BELINDA!!!! We missed you! You didn't miss much, he's here and he's settling in. Loves scritches not sure about anything else though lol.


----------



## Belinda (Oct 9, 2010)

Haha... I've been flat out with study and I've been out west in an area called Moonie over easter... I'll upload some photos. Back to the books now! Only a few more weeks until mid-year break!


----------



## roxy culver (May 27, 2010)

YAY! Would love to see some updated photos of the girls too when you get the chance! Has Arnie accepted Erin yet? Shredder likes Chicken well enough, but Pebbles doesn't. She can't stand next to him, they fight if they do! lol


----------



## Belinda (Oct 9, 2010)

Nope... they don't care for each other at all... always fighting. Arnie never wants to share anything with Erin... if she's chewing a piece of paper and Erin wants to chew it too, they have a big argument. Tonight I was scritching Arnie and Erin tried to join in but then Arnie opened her eyes, saw Erin and screamed at her... 
But Erin can also be a bit of a ratbag too. If she decides she wants something from Arnie she barges up and kicks Arnie out of the way with her feet. If they are separated from each other they really don't care because Arnie is bonded to Jacob and Erin loves me... the plan was they would bond to each other!

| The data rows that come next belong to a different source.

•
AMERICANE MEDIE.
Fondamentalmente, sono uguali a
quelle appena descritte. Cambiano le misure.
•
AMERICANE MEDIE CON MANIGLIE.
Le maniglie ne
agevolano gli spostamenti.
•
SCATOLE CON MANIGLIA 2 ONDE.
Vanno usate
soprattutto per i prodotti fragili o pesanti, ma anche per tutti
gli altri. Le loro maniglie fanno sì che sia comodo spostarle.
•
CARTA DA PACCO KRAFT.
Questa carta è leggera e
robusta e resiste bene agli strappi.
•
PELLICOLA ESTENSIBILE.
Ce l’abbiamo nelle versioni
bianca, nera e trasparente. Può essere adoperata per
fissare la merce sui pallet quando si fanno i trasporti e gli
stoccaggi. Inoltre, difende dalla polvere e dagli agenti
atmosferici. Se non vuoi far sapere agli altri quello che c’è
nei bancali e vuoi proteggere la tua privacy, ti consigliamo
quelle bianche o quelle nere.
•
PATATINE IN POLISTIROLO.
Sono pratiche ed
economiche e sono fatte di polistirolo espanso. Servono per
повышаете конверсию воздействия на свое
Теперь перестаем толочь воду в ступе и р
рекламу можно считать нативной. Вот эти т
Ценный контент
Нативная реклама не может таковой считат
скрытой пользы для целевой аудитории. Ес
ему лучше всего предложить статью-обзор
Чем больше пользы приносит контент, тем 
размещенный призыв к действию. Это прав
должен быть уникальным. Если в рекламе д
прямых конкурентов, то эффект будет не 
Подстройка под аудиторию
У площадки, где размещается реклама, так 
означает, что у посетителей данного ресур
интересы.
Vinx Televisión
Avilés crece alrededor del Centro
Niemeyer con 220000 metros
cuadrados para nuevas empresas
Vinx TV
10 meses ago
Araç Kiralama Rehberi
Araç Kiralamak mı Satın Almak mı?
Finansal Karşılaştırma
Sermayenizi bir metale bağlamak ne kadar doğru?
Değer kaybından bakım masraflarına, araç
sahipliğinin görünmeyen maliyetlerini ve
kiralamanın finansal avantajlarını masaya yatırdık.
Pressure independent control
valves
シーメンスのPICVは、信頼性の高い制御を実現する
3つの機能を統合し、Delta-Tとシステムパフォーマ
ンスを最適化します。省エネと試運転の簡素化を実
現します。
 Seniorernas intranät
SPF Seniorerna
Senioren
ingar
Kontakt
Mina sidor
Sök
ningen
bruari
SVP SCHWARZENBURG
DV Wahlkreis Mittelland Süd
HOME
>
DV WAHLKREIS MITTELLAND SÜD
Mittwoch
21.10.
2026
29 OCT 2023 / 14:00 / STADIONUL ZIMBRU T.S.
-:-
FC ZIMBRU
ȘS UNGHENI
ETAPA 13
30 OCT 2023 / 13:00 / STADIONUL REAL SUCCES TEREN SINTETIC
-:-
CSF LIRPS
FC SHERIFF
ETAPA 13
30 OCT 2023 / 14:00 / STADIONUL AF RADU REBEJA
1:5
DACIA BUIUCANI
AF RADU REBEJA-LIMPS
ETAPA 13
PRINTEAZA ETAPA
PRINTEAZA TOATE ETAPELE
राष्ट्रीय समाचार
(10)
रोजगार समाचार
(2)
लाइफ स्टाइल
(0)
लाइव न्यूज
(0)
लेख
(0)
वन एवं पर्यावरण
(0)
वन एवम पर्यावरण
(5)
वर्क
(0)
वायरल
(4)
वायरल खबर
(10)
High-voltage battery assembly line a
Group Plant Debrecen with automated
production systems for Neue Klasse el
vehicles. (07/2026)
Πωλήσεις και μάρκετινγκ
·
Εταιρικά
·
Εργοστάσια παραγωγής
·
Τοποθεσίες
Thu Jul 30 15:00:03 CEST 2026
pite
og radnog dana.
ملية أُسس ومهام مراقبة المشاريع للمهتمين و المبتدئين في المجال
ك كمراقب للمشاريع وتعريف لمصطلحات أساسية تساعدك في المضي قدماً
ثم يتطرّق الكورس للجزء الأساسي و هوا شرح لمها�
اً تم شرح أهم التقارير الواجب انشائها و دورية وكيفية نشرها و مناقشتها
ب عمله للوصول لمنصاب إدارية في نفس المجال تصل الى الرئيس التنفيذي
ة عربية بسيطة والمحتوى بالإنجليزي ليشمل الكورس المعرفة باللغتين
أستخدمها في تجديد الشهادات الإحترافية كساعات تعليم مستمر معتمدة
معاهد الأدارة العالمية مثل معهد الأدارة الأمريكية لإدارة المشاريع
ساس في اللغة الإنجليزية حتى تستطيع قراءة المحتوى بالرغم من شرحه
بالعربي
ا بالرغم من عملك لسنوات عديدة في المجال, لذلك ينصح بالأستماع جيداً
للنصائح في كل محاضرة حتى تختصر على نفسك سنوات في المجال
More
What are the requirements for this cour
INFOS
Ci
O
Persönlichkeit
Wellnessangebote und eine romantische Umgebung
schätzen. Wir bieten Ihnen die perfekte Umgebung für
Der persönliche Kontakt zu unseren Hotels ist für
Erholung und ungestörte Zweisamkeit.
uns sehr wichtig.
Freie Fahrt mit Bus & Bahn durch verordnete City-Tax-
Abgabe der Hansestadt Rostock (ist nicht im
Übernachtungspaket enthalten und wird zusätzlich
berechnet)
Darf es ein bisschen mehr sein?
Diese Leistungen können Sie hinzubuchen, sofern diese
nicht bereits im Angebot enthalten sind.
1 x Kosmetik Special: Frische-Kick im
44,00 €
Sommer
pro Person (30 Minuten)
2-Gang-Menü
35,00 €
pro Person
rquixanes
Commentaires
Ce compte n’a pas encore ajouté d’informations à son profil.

Haha, I love the name Shredder, sounds big and tough!


----------



## lperry82 (Aug 2, 2010)

sounds like a lovely pair you have lol


----------



## Lulu The Tiel (Apr 11, 2011)

Ahhh, the lovely fun!


----------



## roxy culver (May 27, 2010)

WOW they are funny! Very strong personalities on both of them! Shredder definitely isn't tough, he's too sweet. He just chews and tears up everything!!!


----------



## Belinda (Oct 9, 2010)

lol... I just think of Shredder from Teenage Mutant Ninja Turtles. Erin's middle name should be shredder. She shred my library book (and it's brand new just purchased by the university :S )


----------



## roxy culver (May 27, 2010)

That's where hubby got it from originally and then he started chewing on stuff like crazy...so it fit! He will literally hold onto a q-tip and not let go for nothing!


----------